Laporan terbaru dari Ecosystem Marketplace menunjukkan penurunan tajam sebesar 61% nilai pasar karbon sukarela tahunan, yang sebagian disebabkan oleh sorotan media terhadap tata kelola proyek karbon.
Sejumlah kasus memperkuat kekhawatiran ini. Tahun lalu, Human Rights Watch melaporkan proyek anti-deforestasi di Kamboja yang menyebabkan penggusuran paksa dan hilangnya mata pencaharian bagi masyarakat adat Chong
Di Zimbabwe, investigasi mengungkap kecurangan perhitungan dan distribusi manfaat yang mencurigakan dalam Proyek Kariba berbasis kehutanan. Lebih jauh lagi, Proyek Koridor Kasigau di Kenya, yang meliputi 200.000 hektar hutan lahan kering kaya satwa liar, tengah diselidiki atas tuduhan pelecehan seksual dan eksploitasi oleh pengelola proyek.
Caroline Pearce dari Survival International menegaskan bahwa masalah di Proyek Kasigau bukanlah kasus terisolasi.

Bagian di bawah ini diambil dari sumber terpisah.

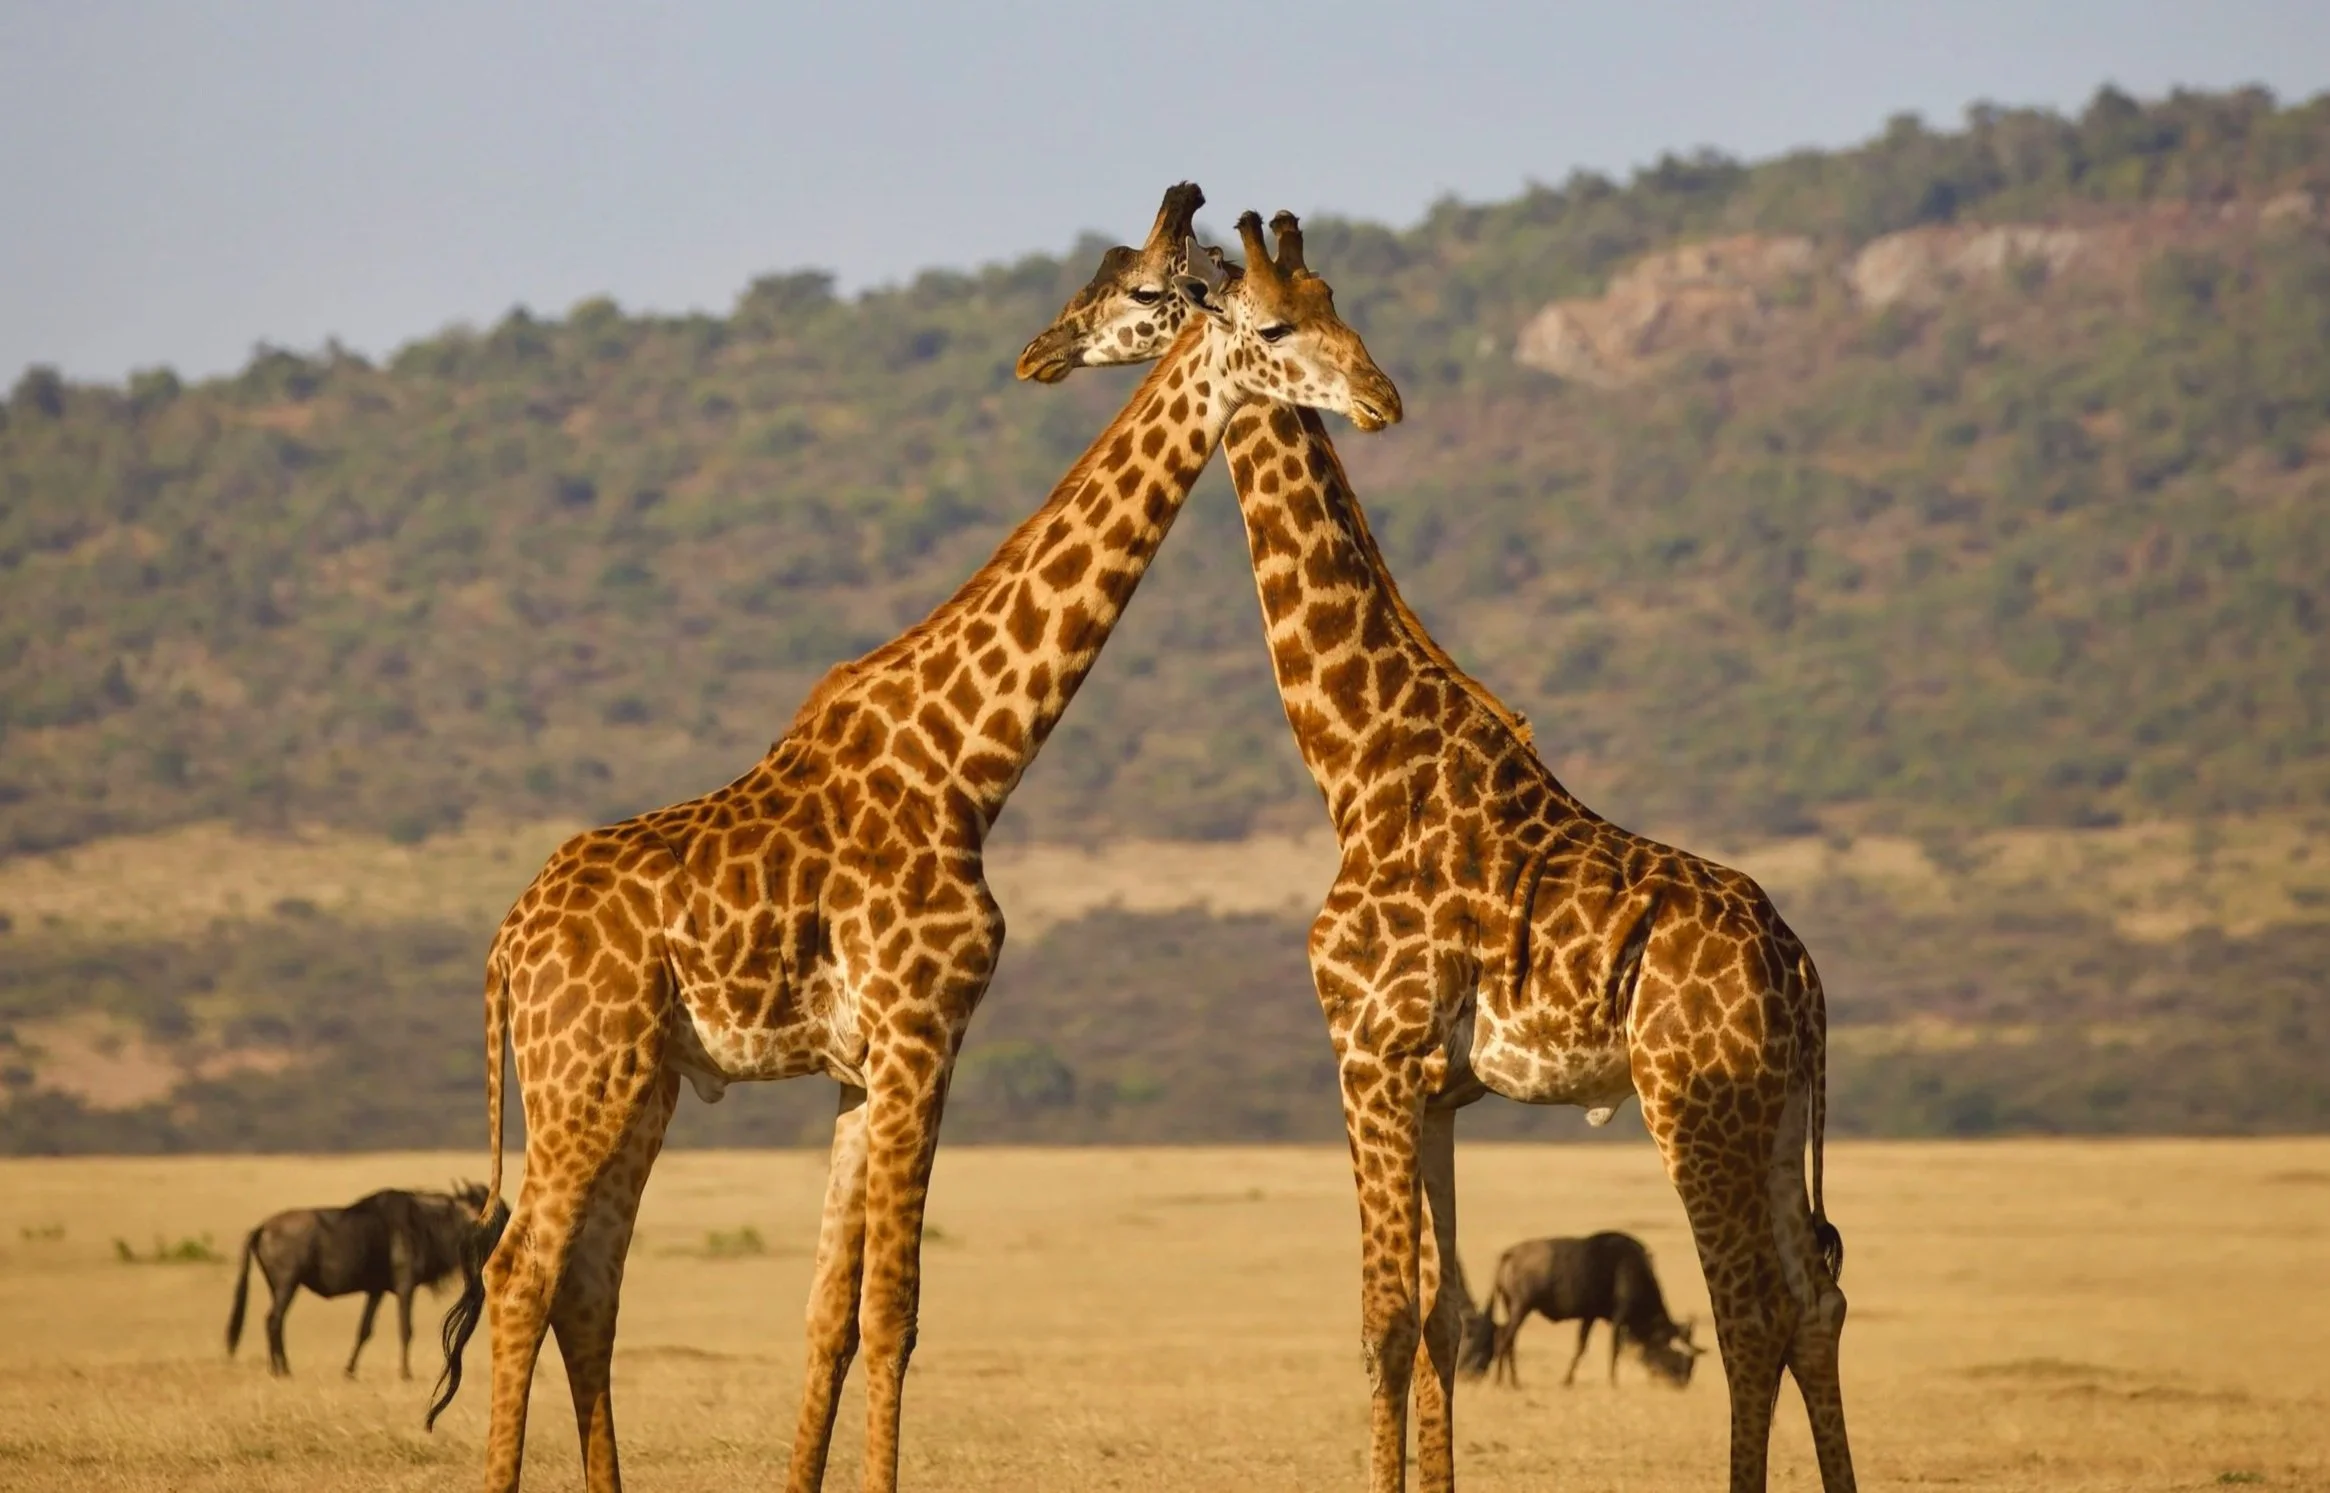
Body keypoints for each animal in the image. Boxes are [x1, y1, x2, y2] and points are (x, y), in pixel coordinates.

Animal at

Ia menyatakan bahwa banyak skema carbon offset mengikuti model konservasi 'benteng' tradisional, yang mengklaim 'melindungi' lahan sambil melanggar hak-hak masyarakat adat demi keuntungan besar.

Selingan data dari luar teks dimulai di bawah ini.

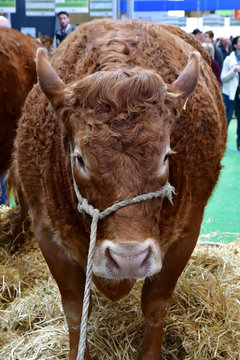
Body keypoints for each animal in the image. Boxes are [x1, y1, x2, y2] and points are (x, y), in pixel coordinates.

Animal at [12, 20, 227, 360]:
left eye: (166, 155)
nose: (129, 258)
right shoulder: (46, 232)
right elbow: (75, 310)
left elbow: (156, 304)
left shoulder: (187, 230)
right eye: (80, 158)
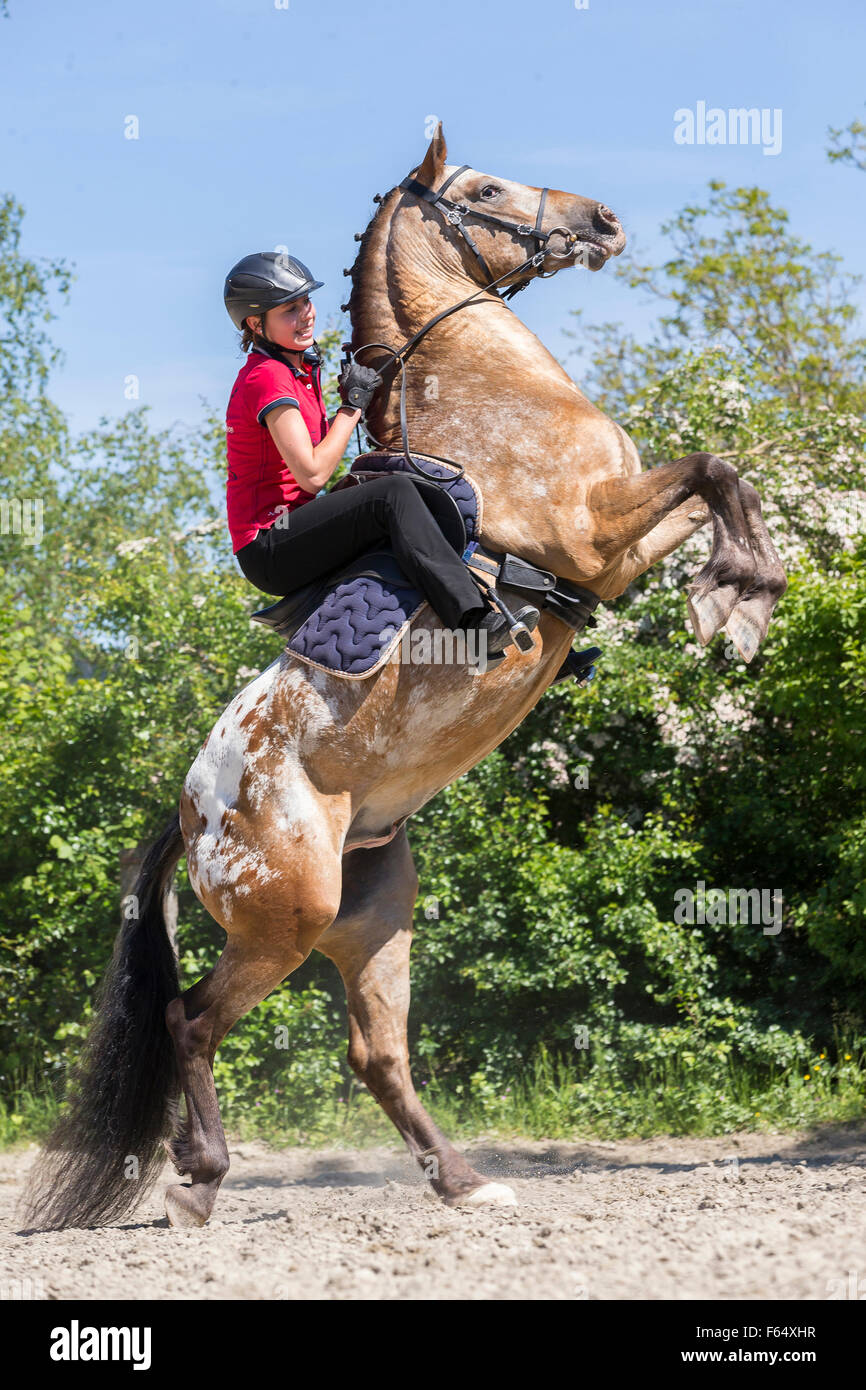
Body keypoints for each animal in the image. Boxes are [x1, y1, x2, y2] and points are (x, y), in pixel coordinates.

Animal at [25, 119, 783, 1228]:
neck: (479, 386)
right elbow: (713, 468)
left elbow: (721, 475)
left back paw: (464, 1183)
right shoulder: (591, 535)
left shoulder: (616, 542)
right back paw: (198, 1180)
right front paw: (740, 597)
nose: (602, 219)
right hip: (287, 918)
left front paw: (734, 595)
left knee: (375, 1055)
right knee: (190, 1020)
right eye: (483, 187)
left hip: (374, 913)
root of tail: (192, 809)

Siapa yang mengawasi para pengawas?
Verra, sebuah verifikator kredit karbon sukarela terkemuka di dunia, memvalidasi berbagai proyek lingkungan. Pada tahun 2023, validasi kredit proyek NKRCP sempat ditangguhkan oleh Verra setelah adanya laporan awal mengenai kurangnya partisipasi publik dalam pendiriannya.

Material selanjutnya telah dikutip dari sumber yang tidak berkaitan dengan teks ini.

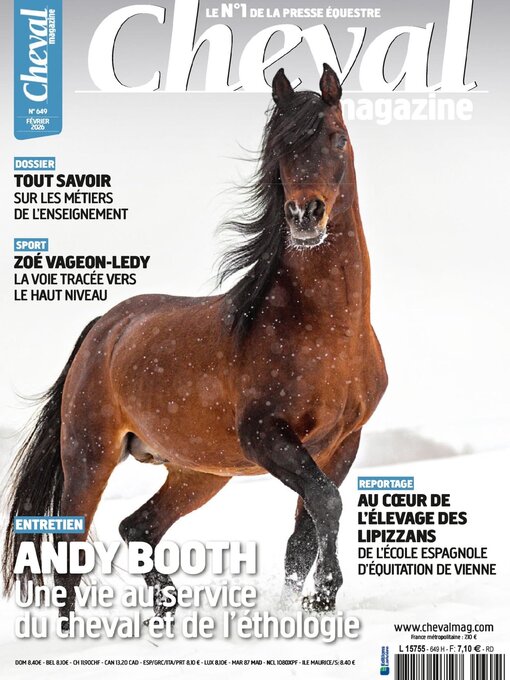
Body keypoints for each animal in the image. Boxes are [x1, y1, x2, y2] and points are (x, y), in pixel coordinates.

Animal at [3, 64, 387, 619]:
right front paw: (324, 593)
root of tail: (103, 326)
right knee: (70, 558)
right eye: (282, 148)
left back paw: (167, 605)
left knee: (138, 527)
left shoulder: (342, 442)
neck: (330, 332)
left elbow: (305, 530)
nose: (304, 215)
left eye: (337, 138)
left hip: (200, 472)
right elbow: (325, 506)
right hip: (89, 457)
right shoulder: (266, 437)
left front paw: (306, 605)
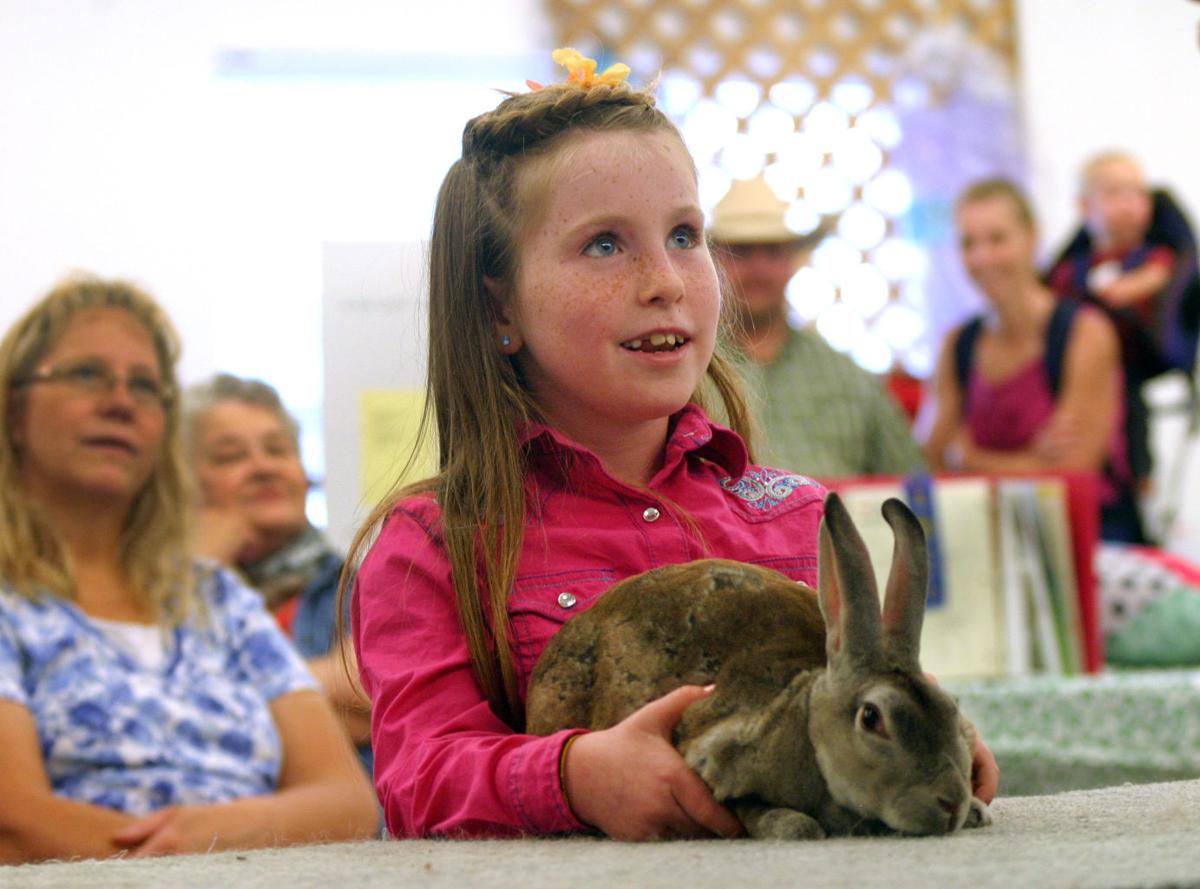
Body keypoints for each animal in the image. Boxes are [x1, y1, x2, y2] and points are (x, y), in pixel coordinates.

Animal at [525, 492, 992, 839]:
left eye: (951, 708)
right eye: (872, 718)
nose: (950, 804)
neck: (807, 730)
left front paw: (978, 811)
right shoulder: (710, 761)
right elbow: (778, 818)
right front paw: (797, 825)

Penangguhan ini kemudian dicabut setelah investigasi selama 8 bulan, di mana Verra menegaskan bahwa program mereka memiliki "perlindungan yang kuat" dan proses peninjauan jika persyaratan tidak dipenuhi.
Namun, proses peninjauan Verra sendiri menuai kritik. Survival International menyebut peninjauan Verra terhadap NKRCP pada tahun 2023 sebagai "pembersihan yang mengejutkan". Kritik ini muncul di tengah sorotan yang lebih luas terhadap efektivitas kredit karbon hutan hujan yang divalidasi Verra.
Investigasi selama sembilan bulan oleh media Jerman dan Inggris mengungkap bahwa lebih dari 90% kredit offset hutan hujan dari organisasi ini tidak mencerminkan pengurangan CO2 atmosfer yang sebenarnya.
Sebagai respons terhadap temuan ini, Verra berjanji untuk mengganti seluruh metodologinya dalam menilai program perlindungan hutan hujan. Aturan baru ini diperkirakan akan berlaku pada bulan Juli.
Meski demikian, banyak pihak tetap mempertanyakan apakah Verra, di tengah kontroversi ini, masih merupakan pengelola yang paling tepat untuk sektor carbon offset global yang pada tahun 2021 bernilai hampir €2 miliar (atau setara Rp34 triliun).